◆ THE PROBLEM ◆
From the very first line of the data to the line containing "the research today", retype everything exactly, leaving the pictures behind.

◆ RECORDS FOR THE TASK ◆
===
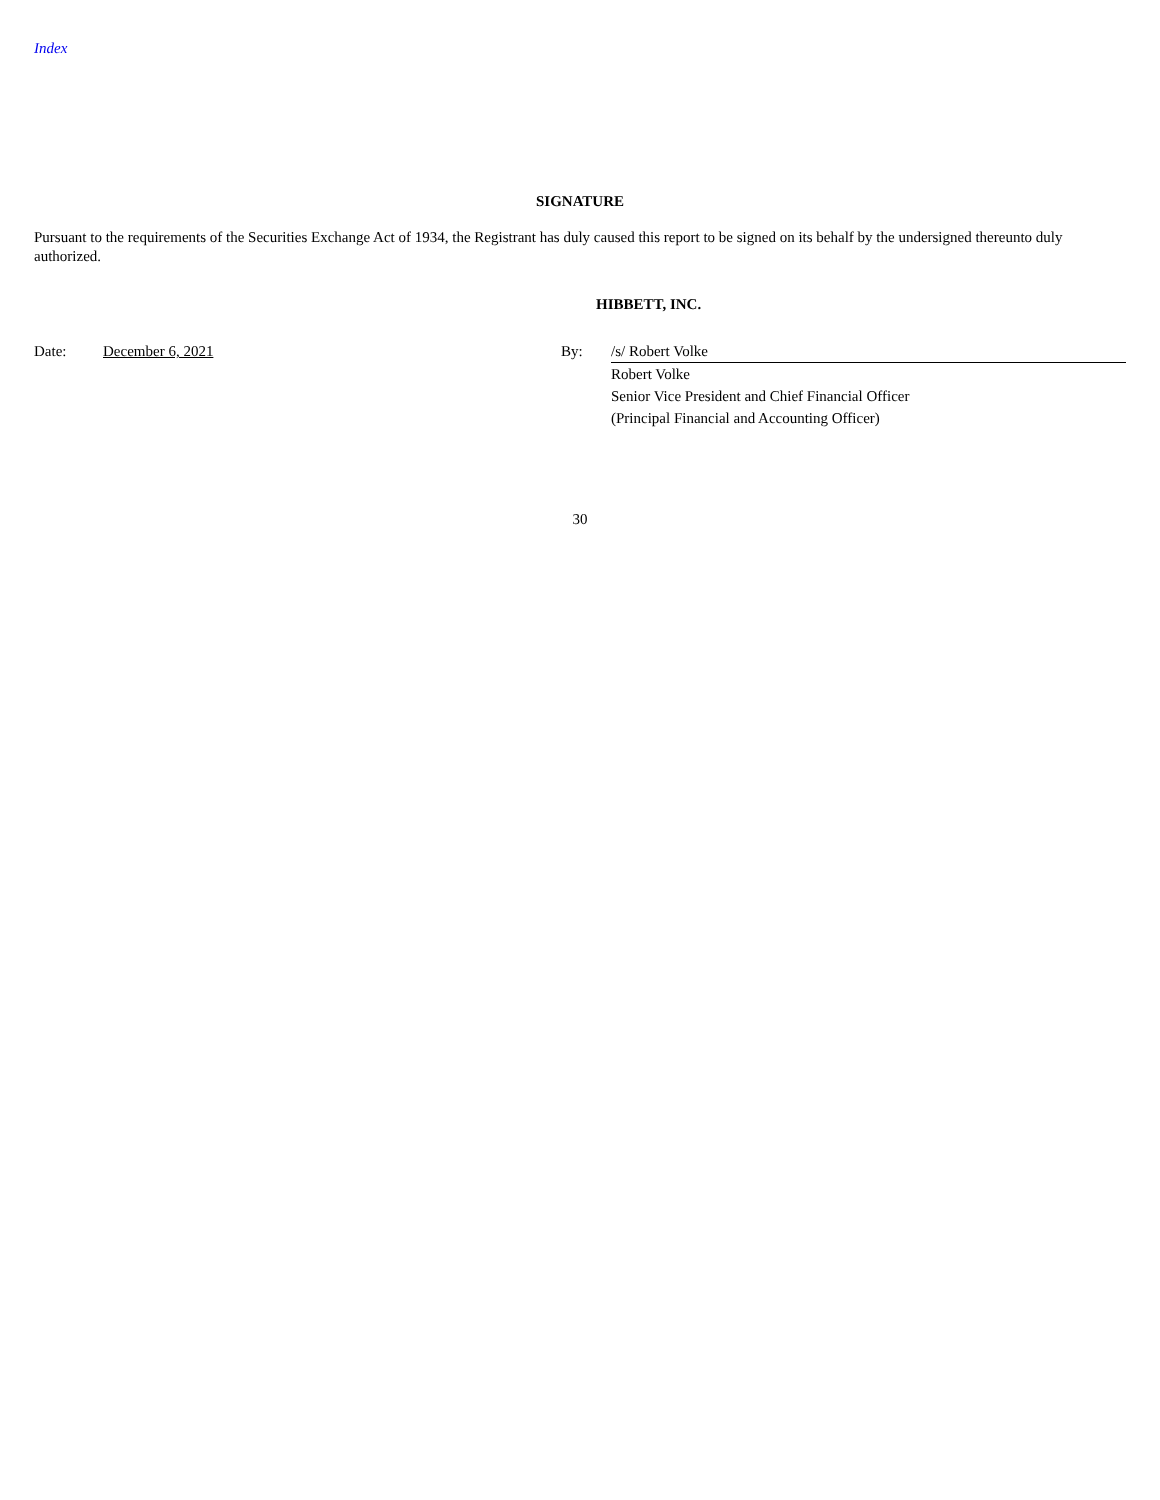Index
SIGNATURE
Pursuant to the requirements of the Securities Exchange Act of 1934, the Registrant has duly caused this report to be signed on its behalf by the undersigned thereunto duly authorized.
HIBBETT, INC.
Date: December 6, 2021 By: /s/ Robert Volke
Robert Volke
Senior Vice President and Chief Financial Officer
(Principal Financial and Accounting Officer)
30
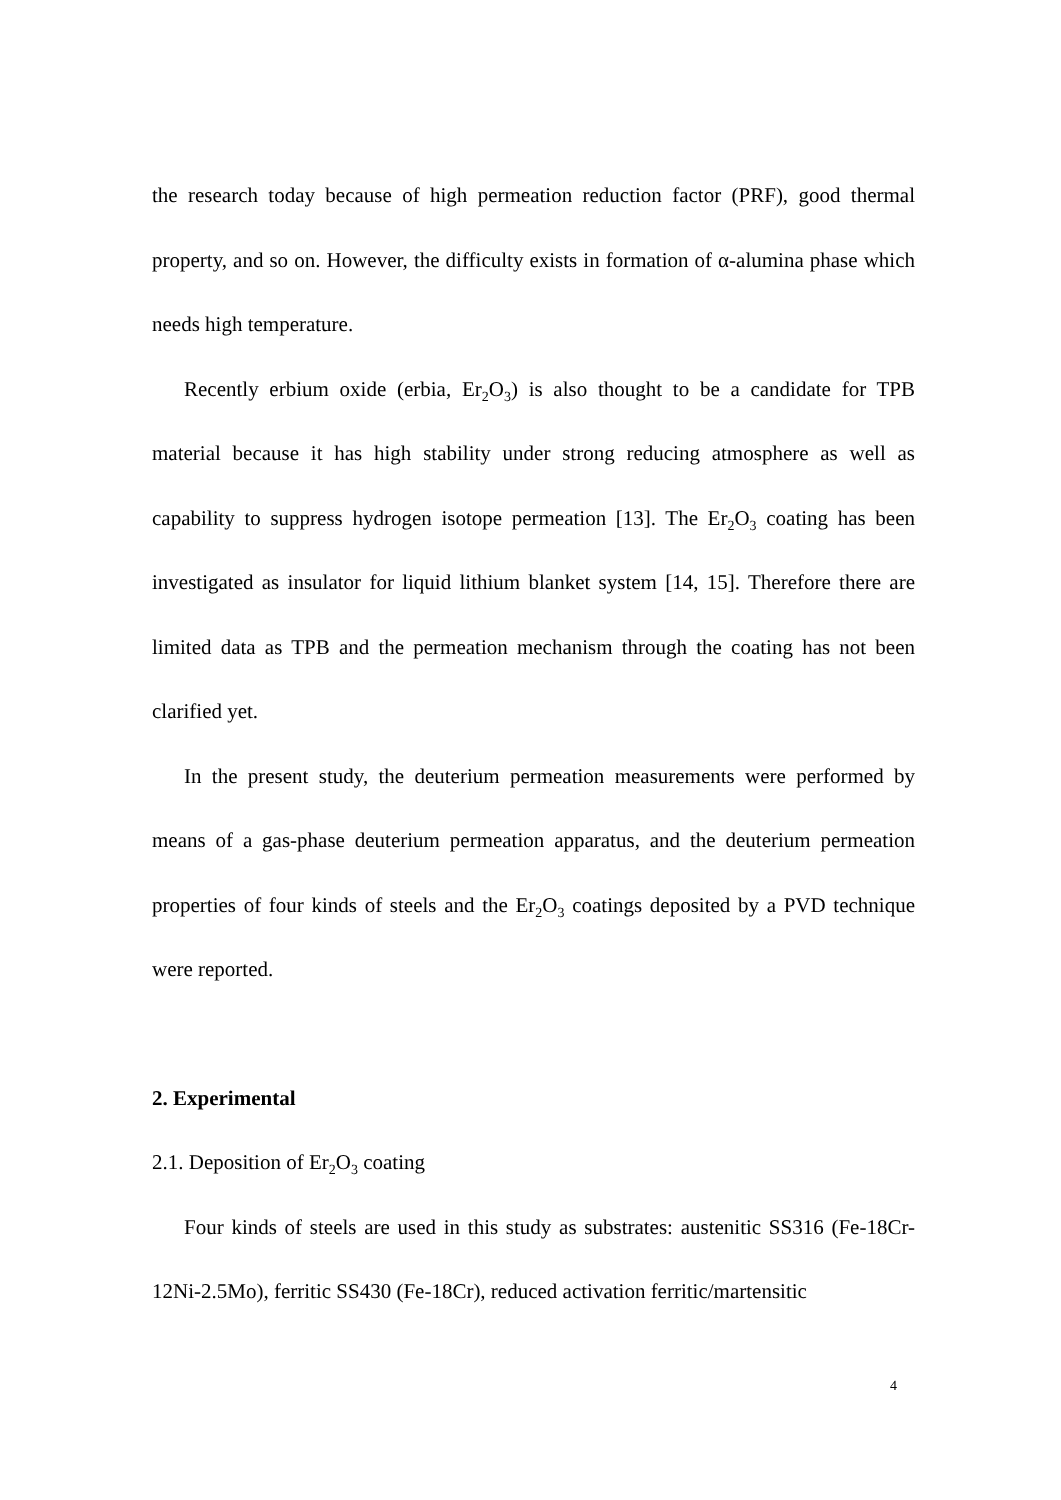the research today because of high permeation reduction factor (PRF), good thermal property, and so on. However, the difficulty exists in formation of α-alumina phase which needs high temperature.
Recently erbium oxide (erbia, Er<sub>2</sub>O<sub>3</sub>) is also thought to be a candidate for TPB material because it has high stability under strong reducing atmosphere as well as capability to suppress hydrogen isotope permeation [13]. The Er<sub>2</sub>O<sub>3</sub> coating has been investigated as insulator for liquid lithium blanket system [14, 15]. Therefore there are limited data as TPB and the permeation mechanism through the coating has not been clarified yet.
In the present study, the deuterium permeation measurements were performed by means of a gas-phase deuterium permeation apparatus, and the deuterium permeation properties of four kinds of steels and the Er<sub>2</sub>O<sub>3</sub> coatings deposited by a PVD technique were reported.
2. Experimental
2.1. Deposition of Er<sub>2</sub>O<sub>3</sub> coating
Four kinds of steels are used in this study as substrates: austenitic SS316 (Fe-18Cr-12Ni-2.5Mo), ferritic SS430 (Fe-18Cr), reduced activation ferritic/martensitic
4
===
◆ TASK RESULT ◆
Index
SIGNATURE
Pursuant to the requirements of the Securities Exchange Act of 1934, the Registrant has duly caused this report to be signed on its behalf by the undersigned thereunto duly authorized.
HIBBETT, INC.
Date: December 6, 2021 By: /s/ Robert Volke
Robert Volke
Senior Vice President and Chief Financial Officer
(Principal Financial and Accounting Officer)
30
the research today because of high permeation reduction factor (PRF), good thermal property, and so on. However, the difficulty exists in formation of α-alumina phase which needs high temperature.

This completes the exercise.